On another front, biopulping is being explored as a way to both reduce energy consumption and improve paper strength in mechanical pulping. Roughly a decade ago, a white rot fungus that chews through lignin was discovered by members of a biopulping consortium that included FPL, pulp and paper companies, and other groups. The fungus was enlisted to predigest wood chips so as to provide a softer substrate. One U.S. company has confirmed the feasibility of the approach on a commercial scale, and others--in the U.S. and abroad--have expressed interest in evaluating it, notes Masood Akhtar, chief executive officer of Biopulping International, Madison, Wis.

Last year, 96.9 million metric tons of paper and paperboard were manufactured in the U.S., according to the American Forest & Paper Association (AF&PA), Washington, D.C. In the process, 99 million cords of wood were consumed (1 cord = 128 cu ft) as well as 37.2 million tons of recycled paper.

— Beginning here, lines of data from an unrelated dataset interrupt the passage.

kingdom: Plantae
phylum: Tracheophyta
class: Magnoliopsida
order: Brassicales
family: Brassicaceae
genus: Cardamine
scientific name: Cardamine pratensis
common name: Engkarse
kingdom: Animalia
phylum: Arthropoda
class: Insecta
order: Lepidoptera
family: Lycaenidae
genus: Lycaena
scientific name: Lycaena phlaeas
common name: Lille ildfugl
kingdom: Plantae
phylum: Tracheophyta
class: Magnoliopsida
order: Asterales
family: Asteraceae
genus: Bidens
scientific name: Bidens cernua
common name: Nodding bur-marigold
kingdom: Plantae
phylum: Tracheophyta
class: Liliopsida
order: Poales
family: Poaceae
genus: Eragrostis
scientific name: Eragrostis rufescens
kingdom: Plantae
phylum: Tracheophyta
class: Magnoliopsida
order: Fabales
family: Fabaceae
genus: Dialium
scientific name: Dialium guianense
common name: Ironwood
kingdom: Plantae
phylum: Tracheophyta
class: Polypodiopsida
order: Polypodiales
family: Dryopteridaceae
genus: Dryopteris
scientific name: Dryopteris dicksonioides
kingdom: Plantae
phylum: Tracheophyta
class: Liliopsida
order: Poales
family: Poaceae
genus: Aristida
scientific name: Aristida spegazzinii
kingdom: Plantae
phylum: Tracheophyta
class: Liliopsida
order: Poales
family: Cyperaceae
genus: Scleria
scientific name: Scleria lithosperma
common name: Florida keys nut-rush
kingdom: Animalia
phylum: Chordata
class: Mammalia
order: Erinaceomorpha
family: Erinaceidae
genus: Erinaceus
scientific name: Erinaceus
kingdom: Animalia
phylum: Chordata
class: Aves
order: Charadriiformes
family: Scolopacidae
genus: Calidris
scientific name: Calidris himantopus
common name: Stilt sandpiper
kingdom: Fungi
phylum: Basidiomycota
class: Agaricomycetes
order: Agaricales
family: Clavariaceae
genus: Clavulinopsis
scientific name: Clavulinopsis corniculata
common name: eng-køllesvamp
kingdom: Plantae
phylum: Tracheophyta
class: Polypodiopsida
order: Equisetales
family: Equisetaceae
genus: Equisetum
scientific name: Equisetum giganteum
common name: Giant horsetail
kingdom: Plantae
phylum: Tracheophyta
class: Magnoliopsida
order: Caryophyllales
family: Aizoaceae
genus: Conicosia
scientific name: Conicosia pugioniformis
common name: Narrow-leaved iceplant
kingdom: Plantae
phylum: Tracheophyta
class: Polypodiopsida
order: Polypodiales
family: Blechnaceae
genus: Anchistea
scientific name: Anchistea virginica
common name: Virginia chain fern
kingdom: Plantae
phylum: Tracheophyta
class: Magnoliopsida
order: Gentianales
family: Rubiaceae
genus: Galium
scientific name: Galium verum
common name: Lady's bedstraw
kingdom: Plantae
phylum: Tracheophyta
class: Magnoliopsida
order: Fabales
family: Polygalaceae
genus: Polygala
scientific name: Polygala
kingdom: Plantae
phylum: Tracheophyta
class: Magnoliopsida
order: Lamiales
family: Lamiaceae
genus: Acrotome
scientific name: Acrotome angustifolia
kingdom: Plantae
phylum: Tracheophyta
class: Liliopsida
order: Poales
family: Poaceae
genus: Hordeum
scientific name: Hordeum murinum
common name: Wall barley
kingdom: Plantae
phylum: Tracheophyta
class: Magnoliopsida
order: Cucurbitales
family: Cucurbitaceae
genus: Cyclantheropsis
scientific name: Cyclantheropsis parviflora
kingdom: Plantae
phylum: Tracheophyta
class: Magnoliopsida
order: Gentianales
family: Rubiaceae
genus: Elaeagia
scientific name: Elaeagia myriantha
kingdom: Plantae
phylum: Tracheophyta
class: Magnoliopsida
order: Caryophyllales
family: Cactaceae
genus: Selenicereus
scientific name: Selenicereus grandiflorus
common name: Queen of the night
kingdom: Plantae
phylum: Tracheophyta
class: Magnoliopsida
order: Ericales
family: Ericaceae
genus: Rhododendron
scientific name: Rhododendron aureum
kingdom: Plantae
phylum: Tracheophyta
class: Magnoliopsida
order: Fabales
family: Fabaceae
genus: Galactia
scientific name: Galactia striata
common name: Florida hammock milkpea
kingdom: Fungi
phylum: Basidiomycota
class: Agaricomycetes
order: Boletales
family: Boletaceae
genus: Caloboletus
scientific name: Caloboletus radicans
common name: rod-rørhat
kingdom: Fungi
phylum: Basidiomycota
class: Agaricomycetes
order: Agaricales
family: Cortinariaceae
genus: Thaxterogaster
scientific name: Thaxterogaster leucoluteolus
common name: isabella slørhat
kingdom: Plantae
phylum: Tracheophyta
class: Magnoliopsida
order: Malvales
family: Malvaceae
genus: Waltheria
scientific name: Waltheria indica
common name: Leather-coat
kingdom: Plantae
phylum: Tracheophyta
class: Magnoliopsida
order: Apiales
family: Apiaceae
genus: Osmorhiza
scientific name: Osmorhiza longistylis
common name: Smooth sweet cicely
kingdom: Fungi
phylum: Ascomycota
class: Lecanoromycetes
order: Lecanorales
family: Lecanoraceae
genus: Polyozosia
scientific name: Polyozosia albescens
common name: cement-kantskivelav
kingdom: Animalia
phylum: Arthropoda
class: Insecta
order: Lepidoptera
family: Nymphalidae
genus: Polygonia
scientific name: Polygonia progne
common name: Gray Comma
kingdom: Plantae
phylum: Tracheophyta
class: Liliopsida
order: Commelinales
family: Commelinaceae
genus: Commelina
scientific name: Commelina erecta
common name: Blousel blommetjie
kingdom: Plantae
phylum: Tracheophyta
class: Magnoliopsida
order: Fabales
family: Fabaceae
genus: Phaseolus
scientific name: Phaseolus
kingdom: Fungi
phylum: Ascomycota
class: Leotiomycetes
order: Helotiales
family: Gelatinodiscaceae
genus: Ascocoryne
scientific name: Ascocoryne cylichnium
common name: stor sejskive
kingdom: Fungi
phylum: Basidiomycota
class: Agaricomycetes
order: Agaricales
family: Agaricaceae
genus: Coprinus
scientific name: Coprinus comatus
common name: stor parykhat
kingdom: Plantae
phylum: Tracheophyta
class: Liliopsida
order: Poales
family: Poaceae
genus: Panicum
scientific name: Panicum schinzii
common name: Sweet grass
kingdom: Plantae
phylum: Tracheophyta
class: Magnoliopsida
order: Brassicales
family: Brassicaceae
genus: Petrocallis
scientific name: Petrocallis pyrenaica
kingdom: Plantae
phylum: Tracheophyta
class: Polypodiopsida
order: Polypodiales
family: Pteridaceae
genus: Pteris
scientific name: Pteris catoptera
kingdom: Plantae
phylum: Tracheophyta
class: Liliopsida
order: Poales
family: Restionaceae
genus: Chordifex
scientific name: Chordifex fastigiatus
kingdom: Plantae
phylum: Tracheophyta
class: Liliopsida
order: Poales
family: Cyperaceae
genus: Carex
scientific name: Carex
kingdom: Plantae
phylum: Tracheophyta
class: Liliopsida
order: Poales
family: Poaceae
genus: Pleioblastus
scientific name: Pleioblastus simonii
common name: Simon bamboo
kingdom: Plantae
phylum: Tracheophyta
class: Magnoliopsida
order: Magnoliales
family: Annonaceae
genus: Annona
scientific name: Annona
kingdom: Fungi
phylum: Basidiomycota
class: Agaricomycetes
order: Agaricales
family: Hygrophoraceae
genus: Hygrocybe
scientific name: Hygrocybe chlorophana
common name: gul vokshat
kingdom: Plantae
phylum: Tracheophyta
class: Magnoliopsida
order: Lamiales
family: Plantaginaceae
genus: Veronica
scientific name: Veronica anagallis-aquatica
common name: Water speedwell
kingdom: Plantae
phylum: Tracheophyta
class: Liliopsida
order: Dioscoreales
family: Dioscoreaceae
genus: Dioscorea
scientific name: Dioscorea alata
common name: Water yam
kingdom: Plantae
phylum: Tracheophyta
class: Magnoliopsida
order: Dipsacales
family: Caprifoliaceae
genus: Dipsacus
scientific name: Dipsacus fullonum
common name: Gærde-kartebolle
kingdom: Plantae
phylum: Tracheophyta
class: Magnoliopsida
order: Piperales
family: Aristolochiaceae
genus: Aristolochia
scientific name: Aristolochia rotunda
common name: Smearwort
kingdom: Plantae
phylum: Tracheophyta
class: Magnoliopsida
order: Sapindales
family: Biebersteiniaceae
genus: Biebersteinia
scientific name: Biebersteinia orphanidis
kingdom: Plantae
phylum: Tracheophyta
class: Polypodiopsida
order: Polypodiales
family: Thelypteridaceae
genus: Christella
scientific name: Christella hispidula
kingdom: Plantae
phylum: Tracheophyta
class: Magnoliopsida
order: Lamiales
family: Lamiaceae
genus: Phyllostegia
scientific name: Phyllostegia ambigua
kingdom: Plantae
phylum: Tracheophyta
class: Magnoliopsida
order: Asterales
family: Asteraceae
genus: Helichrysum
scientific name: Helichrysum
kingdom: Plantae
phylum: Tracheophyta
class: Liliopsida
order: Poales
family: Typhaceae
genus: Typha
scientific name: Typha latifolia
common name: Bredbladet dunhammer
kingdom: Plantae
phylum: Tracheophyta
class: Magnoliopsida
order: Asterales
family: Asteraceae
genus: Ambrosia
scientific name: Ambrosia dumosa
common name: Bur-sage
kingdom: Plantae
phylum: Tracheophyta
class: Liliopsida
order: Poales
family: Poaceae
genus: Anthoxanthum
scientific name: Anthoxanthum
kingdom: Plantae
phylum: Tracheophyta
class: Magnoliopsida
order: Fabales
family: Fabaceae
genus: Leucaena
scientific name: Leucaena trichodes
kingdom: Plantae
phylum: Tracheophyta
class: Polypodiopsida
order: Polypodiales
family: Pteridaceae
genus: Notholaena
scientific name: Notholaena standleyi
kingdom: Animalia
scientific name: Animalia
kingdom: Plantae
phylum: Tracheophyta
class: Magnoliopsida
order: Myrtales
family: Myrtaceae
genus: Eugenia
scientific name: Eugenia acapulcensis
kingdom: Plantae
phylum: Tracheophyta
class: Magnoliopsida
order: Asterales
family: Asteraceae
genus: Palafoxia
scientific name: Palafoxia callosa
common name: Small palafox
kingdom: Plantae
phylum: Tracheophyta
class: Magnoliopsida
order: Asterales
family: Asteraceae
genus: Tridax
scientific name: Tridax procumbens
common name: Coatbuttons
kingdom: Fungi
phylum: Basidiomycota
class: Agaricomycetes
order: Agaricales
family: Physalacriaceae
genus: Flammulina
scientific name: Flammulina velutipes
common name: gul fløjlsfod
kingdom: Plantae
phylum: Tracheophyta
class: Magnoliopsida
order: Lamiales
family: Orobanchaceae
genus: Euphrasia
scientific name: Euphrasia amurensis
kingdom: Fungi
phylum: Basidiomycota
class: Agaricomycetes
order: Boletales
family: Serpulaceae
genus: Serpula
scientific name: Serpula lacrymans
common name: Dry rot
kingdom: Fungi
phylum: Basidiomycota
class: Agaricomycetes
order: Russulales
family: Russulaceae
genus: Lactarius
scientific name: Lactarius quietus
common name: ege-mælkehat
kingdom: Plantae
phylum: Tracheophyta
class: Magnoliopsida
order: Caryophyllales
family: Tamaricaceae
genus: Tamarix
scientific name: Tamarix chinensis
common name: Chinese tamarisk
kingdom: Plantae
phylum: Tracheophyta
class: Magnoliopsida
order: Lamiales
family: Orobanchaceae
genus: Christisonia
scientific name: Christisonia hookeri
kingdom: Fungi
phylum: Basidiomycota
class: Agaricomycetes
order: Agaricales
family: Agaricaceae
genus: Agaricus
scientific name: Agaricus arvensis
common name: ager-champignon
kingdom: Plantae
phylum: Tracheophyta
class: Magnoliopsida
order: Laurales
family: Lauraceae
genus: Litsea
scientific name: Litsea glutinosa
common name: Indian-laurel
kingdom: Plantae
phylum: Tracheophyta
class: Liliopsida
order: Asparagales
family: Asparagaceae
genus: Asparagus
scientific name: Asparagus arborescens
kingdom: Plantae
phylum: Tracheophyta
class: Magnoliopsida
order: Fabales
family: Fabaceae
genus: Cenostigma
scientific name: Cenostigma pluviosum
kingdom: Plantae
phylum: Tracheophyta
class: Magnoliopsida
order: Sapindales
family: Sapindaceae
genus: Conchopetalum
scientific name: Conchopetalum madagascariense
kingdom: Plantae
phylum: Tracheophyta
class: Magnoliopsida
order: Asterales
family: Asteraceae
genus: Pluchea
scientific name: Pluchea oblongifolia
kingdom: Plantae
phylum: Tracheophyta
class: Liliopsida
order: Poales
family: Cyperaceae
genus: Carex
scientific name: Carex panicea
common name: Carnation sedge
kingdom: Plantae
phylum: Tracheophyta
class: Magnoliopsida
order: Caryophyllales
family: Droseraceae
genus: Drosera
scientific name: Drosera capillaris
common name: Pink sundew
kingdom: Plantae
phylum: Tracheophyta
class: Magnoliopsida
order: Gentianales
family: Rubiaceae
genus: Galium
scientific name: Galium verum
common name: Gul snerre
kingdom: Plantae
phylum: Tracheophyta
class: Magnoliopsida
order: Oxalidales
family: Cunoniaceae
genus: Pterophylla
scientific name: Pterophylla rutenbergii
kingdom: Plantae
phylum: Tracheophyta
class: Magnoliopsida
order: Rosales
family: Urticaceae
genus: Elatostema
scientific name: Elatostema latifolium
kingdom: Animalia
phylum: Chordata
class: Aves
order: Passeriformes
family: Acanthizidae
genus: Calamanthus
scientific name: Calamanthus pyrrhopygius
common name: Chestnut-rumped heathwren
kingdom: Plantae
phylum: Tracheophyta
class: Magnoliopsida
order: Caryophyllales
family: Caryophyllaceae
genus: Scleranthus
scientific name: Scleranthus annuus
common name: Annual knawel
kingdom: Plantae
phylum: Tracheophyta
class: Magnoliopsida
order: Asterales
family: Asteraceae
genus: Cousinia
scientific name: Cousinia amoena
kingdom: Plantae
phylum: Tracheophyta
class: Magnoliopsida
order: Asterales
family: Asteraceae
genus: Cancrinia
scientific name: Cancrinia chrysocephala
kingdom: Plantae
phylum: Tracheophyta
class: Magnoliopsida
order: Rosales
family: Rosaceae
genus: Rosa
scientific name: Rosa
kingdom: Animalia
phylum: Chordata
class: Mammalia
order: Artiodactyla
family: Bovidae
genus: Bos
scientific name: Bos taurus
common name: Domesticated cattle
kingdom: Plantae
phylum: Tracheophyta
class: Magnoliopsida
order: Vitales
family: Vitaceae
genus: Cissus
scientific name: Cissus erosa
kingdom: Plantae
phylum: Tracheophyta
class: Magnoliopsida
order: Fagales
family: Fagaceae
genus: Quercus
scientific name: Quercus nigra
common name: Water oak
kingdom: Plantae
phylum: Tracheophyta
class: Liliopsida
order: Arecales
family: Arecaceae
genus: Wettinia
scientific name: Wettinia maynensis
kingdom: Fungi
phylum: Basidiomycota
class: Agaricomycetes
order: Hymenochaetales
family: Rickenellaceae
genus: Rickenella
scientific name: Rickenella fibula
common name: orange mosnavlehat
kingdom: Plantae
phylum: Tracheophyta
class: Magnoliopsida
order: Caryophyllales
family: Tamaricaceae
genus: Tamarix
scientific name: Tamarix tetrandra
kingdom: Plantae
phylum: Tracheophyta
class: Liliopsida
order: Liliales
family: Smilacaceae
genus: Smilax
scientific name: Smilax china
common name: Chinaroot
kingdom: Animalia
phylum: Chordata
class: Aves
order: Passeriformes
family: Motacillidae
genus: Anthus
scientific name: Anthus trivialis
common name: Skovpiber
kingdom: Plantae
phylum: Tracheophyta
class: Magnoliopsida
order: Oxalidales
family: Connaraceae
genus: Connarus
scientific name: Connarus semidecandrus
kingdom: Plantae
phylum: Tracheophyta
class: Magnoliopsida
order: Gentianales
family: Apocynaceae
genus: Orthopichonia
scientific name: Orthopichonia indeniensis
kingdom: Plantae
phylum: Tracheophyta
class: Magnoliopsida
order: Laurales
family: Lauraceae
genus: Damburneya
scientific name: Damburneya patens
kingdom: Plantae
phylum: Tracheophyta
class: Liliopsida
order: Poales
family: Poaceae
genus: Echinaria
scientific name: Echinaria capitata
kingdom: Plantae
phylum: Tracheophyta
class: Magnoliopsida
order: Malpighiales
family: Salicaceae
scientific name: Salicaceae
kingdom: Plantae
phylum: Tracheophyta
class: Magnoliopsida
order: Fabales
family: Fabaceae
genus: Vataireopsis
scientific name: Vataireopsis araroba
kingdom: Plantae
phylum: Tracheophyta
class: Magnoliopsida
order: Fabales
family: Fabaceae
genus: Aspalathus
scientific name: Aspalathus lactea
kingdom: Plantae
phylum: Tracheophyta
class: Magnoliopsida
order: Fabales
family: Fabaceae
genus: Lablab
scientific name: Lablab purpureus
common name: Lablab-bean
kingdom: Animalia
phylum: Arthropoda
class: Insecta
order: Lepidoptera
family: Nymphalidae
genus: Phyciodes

So much timber is used to make paper (and other wood-based products) that forests must be managed in a way that conserves the ecosystem. To promote such stewardship, AF&PA and its member firms adopted guidelines known as the Sustainable Forestry Initiative ( in 1995.

Rags are still used to make durable, very high quality paper. U.S. paper currency, for example, is made from a mix of cotton recovered from rags and cotton gin trash (75%) and flax waste (25%), notes Peter Hopkins, a spokesman for Crane Co., Dalton, Mass., which has supplied the U.S. Bureau of Engraving & Printing with currency paper since 1879. The long cellulosic fibers in cotton and flax produce paper that stands up to rough handling. And that's why dollar bills, like blue jeans, survive laundry washings so well.